Specifically, after analysing workload patterns and lost days due to utility delays, we insist on the following:
1. Tax Audit Reports (3CA/3CB/3CD): Time Compensation upto 30-11-2025, to restore the nearly two months lost because the audit utility itself was released only on 1408-2025.
2. ITR for Audit Cases: Time Compensation upto 31-12-2025, to ensure auditors and taxpayers have a realistic window to finalise accounts and reconcile disclosures.
3. Transfer Pricing Reports/Returns: Time Compensation upto 31-01-2026, in line with the complex documentation and cross-border reconciliations these cases require.
What we demand is not indulgence, but restoration of fairness, consistency, and constitutional parity with the treatment given to Non-Audit cases. The same Board which could, with lightning reflexes, extend Non-Audit ITR dates and proudly publicise it, cannot feign helplessness when it comes to Audit assessees. Parity is not a concession; it is a constitutional expectation under Article 14. Consistency in administration is not generosity; it is a minimum requirement of rule of law. And fairness is not charity; it is the only antidote to the perception of tax terrorism which flourishes when deadlines are selectively relaxed for one class and weaponised against another.

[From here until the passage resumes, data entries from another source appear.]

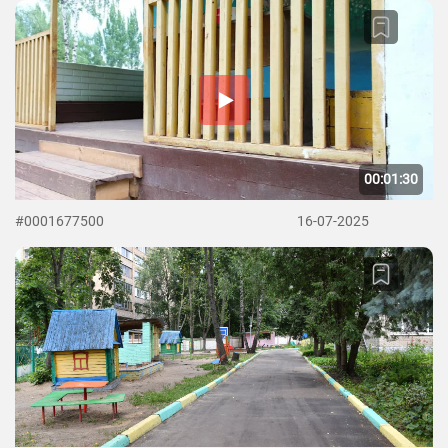
00:01:30
#0001677500
16-07-2025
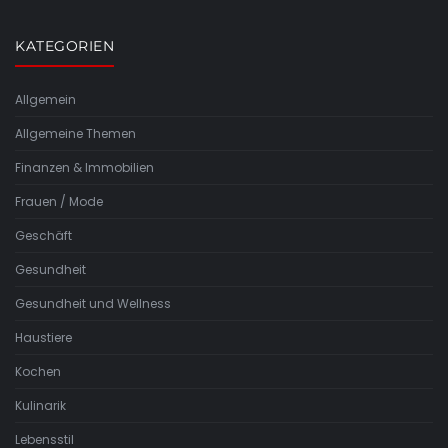
KATEGORIEN
Allgemein
Allgemeine Themen
Finanzen & Immobilien
Frauen / Mode
Geschäft
Gesundheit
Gesundheit und Wellness
Haustiere
Kochen
Kulinarik
Lebensstil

7. Our Warning – Do Not Repeat 2021’s Discriminatory Circulars
We remind CBDT that the infamous Circulars 9/2021 and 17/2021, which purported to extend due dates but continued to levy interest u/s 234A, remain under judicial challenge in our pending Writ Petition (SCA/272/2022). Those circulars, issued under the guise of relief, in reality weaponised interest provisions and mocked the very concept of extension. The Hon’ble Gujarat High Court has already recorded its displeasure in earlier hearings, and the matter is sub judice even today. To now repeat that blunder in 2025 would not merely be bad administration, it would be a constitutional affront, undermining equality before law and fair treatment under Article 14. It would amount to contempt of judicial directions, and would reinforce the
perception that CBDT is eager to collect penalties and interest even when its own infrastructure is the culprit. We therefore strongly caution that issuing another discriminatory circular in 2025 would be constitutionally untenable, administratively suicidal, and ethically indefensible. The Board must this time act with foresight, accountability, and respect for both Parliament and the Judiciary.
We appeal to the Hon’ble Finance Minister and Hon’ble Prime Minister to intervene, not to save taxpayers from law, but to save the law from being mocked by its own administrators. A Government that prides itself on “Ease of Doing Business” cannot preside over an era of “Ease of Passing Blunders” in its own machinery. The tax system cannot run on fear and force; it must run on fairness and functionality. What taxpayers demand is not benevolence, but justice.
Return to taxpayers the time that your machinery has stolen, and in doing so, restore dignity to the very law you administer.
Regards,
For Chartered Accountants Association, Surat.